(Electronic design automation data)
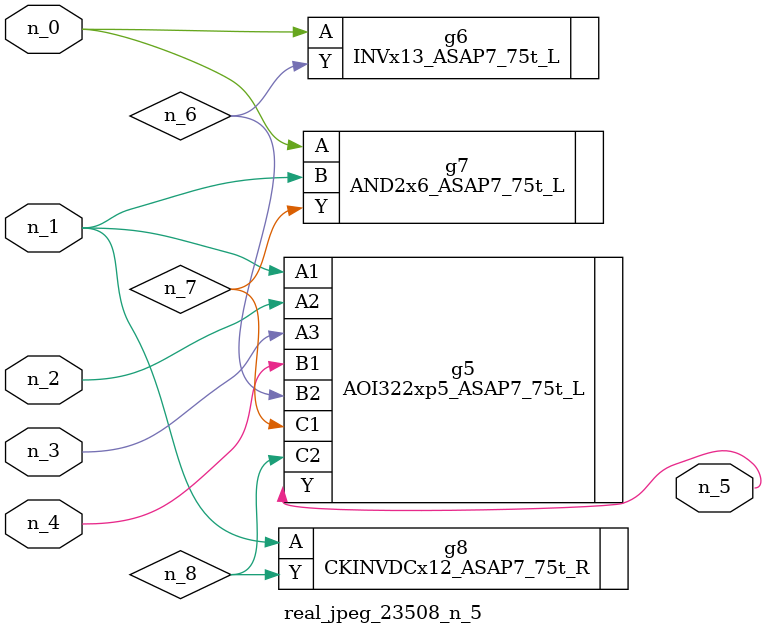
<source format=v>
module real_jpeg_23508_n_5 (n_4, n_0, n_1, n_2, n_3, n_5);

input n_4;
input n_0;
input n_1;
input n_2;
input n_3;

output n_5;

wire n_8;
wire n_6;
wire n_7;

INVx13_ASAP7_75t_L g6 ( 
.A(n_0),
.Y(n_6)
);

AND2x6_ASAP7_75t_L g7 ( 
.A(n_0),
.B(n_1),
.Y(n_7)
);

AOI322xp5_ASAP7_75t_L g5 ( 
.A1(n_1),
.A2(n_2),
.A3(n_3),
.B1(n_4),
.B2(n_6),
.C1(n_7),
.C2(n_8),
.Y(n_5)
);

CKINVDCx12_ASAP7_75t_R g8 ( 
.A(n_1),
.Y(n_8)
);


endmodule
</source>
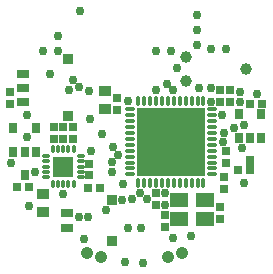
<source format=gbs>
G04 Layer_Color=16711935*
%FSLAX44Y44*%
%MOMM*%
G71*
G01*
G75*
%ADD41C,1.0000*%
%ADD63R,0.7500X0.6500*%
%ADD64R,0.6500X0.7500*%
%ADD65O,0.3500X0.8000*%
%ADD66O,0.8000X0.3500*%
%ADD82R,1.0500X0.8500*%
%ADD85C,1.0500*%
%ADD86C,0.7500*%
%ADD87R,0.9500X0.8500*%
%ADD88R,1.0000X0.7500*%
%ADD89R,1.5500X1.3000*%
%ADD90R,1.7000X1.7000*%
%ADD91O,0.4000X0.8500*%
%ADD92O,0.8500X0.4000*%
%ADD93R,5.7500X5.7500*%
%ADD94R,0.7500X0.8500*%
D41*
X94700Y52800D02*
D03*
X43900Y42640D02*
D03*
Y62960D02*
D03*
D63*
X88000Y-32800D02*
D03*
X98000D02*
D03*
X-29500Y-48100D02*
D03*
X-39500D02*
D03*
X-89300Y-46600D02*
D03*
X-99300D02*
D03*
X98000Y23800D02*
D03*
X108000D02*
D03*
D64*
X-60300Y-6000D02*
D03*
Y4000D02*
D03*
X-68300Y-6000D02*
D03*
Y4000D02*
D03*
X-52300Y-6000D02*
D03*
Y4000D02*
D03*
X77700Y-26500D02*
D03*
Y-16500D02*
D03*
X80900Y24900D02*
D03*
Y34900D02*
D03*
X-105000Y23800D02*
D03*
Y33800D02*
D03*
X72800Y24900D02*
D03*
Y34900D02*
D03*
X25600Y-80500D02*
D03*
Y-70500D02*
D03*
X72500Y-63600D02*
D03*
Y-73600D02*
D03*
X-14850Y28750D02*
D03*
Y18750D02*
D03*
X76100Y-48400D02*
D03*
Y-38400D02*
D03*
X-38000Y-27000D02*
D03*
Y-37000D02*
D03*
X18300Y-62100D02*
D03*
Y-52100D02*
D03*
D65*
X-69300Y-14950D02*
D03*
X-64800D02*
D03*
X-60300D02*
D03*
X-55800D02*
D03*
X-51300D02*
D03*
Y-44450D02*
D03*
X-55800D02*
D03*
X-60300D02*
D03*
X-64800D02*
D03*
X-69300D02*
D03*
D66*
X-45550Y-20700D02*
D03*
Y-25200D02*
D03*
Y-29700D02*
D03*
Y-34200D02*
D03*
Y-38700D02*
D03*
X-75050D02*
D03*
Y-34200D02*
D03*
Y-29700D02*
D03*
Y-25200D02*
D03*
Y-20700D02*
D03*
D82*
X-24900Y34200D02*
D03*
Y19200D02*
D03*
X-77200Y-53000D02*
D03*
Y-68000D02*
D03*
D85*
X-28116Y-106393D02*
D03*
X-40384Y-103106D02*
D03*
X28116Y-106393D02*
D03*
X40384Y-103106D02*
D03*
D86*
X-5500Y-81500D02*
D03*
X5500D02*
D03*
X53250Y98500D02*
D03*
Y86000D02*
D03*
Y73500D02*
D03*
X77500Y69750D02*
D03*
X64750D02*
D03*
X-91000Y-4250D02*
D03*
X-71250Y49000D02*
D03*
X-52003Y43752D02*
D03*
X-84000Y-34000D02*
D03*
X-104250Y-26500D02*
D03*
X57200Y-55000D02*
D03*
X90800Y-14000D02*
D03*
X55600Y15800D02*
D03*
X9800Y10600D02*
D03*
X89400Y33700D02*
D03*
X65000Y37200D02*
D03*
X88500Y14900D02*
D03*
X92700Y5500D02*
D03*
X7250Y-111250D02*
D03*
X-89200Y-62800D02*
D03*
X92750Y-43650D02*
D03*
X74000Y13800D02*
D03*
X75469Y-8752D02*
D03*
X76000Y-1100D02*
D03*
X32700Y-90300D02*
D03*
X-7700Y-110700D02*
D03*
X47849Y-88551D02*
D03*
X-55200Y35400D02*
D03*
X-46800Y37900D02*
D03*
X18200Y34900D02*
D03*
X-38100Y34000D02*
D03*
X54700Y37300D02*
D03*
X33100Y35200D02*
D03*
X29500Y-6600D02*
D03*
X36300Y54300D02*
D03*
X89400Y25100D02*
D03*
X103500Y32000D02*
D03*
X-43000Y-91250D02*
D03*
X-39000Y-72600D02*
D03*
X-47000D02*
D03*
X84000Y3000D02*
D03*
X-60200Y-52700D02*
D03*
X-64500Y-25500D02*
D03*
X-77200Y-53000D02*
D03*
X-13600Y-19800D02*
D03*
X-24400Y-66300D02*
D03*
X25800Y-62000D02*
D03*
X-91000Y14500D02*
D03*
X-18700Y-26100D02*
D03*
X-18700Y-34300D02*
D03*
X-9700Y-44400D02*
D03*
X-2300Y-56900D02*
D03*
X4600Y-52300D02*
D03*
X10900Y-57000D02*
D03*
X25900Y-51600D02*
D03*
X-10100Y-57900D02*
D03*
X64600Y25400D02*
D03*
X-37400Y10300D02*
D03*
X-36700Y-16200D02*
D03*
X-18400Y-13400D02*
D03*
X-27566Y-2000D02*
D03*
X27800Y40507D02*
D03*
X30750Y68500D02*
D03*
X18250D02*
D03*
X-64500D02*
D03*
X-77000D02*
D03*
X-64500Y81000D02*
D03*
X-5750Y26000D02*
D03*
X-46250Y102000D02*
D03*
X36250Y-71500D02*
D03*
D87*
X-56100Y61200D02*
D03*
Y13200D02*
D03*
X-19125Y-92700D02*
D03*
Y-57700D02*
D03*
D88*
X-93975Y49200D02*
D03*
Y37200D02*
D03*
Y25200D02*
D03*
X-56875Y-69200D02*
D03*
Y-81200D02*
D03*
D89*
X59600Y-73600D02*
D03*
X37600D02*
D03*
Y-57600D02*
D03*
X59600Y-57600D02*
D03*
D90*
X-60300Y-29700D02*
D03*
D91*
X58500Y-43200D02*
D03*
X53500D02*
D03*
X48500D02*
D03*
X43500D02*
D03*
X38500D02*
D03*
X33500D02*
D03*
X28500D02*
D03*
X23500D02*
D03*
X18500D02*
D03*
X13500D02*
D03*
X8500D02*
D03*
X3500D02*
D03*
Y25800D02*
D03*
X8500D02*
D03*
X13500D02*
D03*
X18500D02*
D03*
X23500D02*
D03*
X28500D02*
D03*
X33500D02*
D03*
X38500D02*
D03*
X43500D02*
D03*
X48500D02*
D03*
X53500D02*
D03*
X58500D02*
D03*
D92*
X-3500Y-36200D02*
D03*
Y-31200D02*
D03*
Y-26200D02*
D03*
Y-21200D02*
D03*
Y-16200D02*
D03*
Y-11200D02*
D03*
Y-6200D02*
D03*
Y-1200D02*
D03*
Y3800D02*
D03*
Y8800D02*
D03*
Y13800D02*
D03*
Y18800D02*
D03*
X65500D02*
D03*
Y13800D02*
D03*
Y8800D02*
D03*
Y3800D02*
D03*
Y-1200D02*
D03*
Y-6200D02*
D03*
Y-11200D02*
D03*
Y-16200D02*
D03*
Y-21200D02*
D03*
Y-26200D02*
D03*
Y-31200D02*
D03*
Y-36200D02*
D03*
D93*
X31000Y-8700D02*
D03*
D94*
X-93000Y-17000D02*
D03*
X-83500Y3000D02*
D03*
X-102500D02*
D03*
X-93000Y-36900D02*
D03*
X-83500Y-16900D02*
D03*
X-102500D02*
D03*
X98000Y-5200D02*
D03*
X107500Y14800D02*
D03*
X88500D02*
D03*
X98000Y-25200D02*
D03*
X107500Y-5200D02*
D03*
X88500D02*
D03*
M02*

</source>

◆ Your objective:
Total lines holding "input" in the records: report this figure alone.

◆ Answer to this problem:
5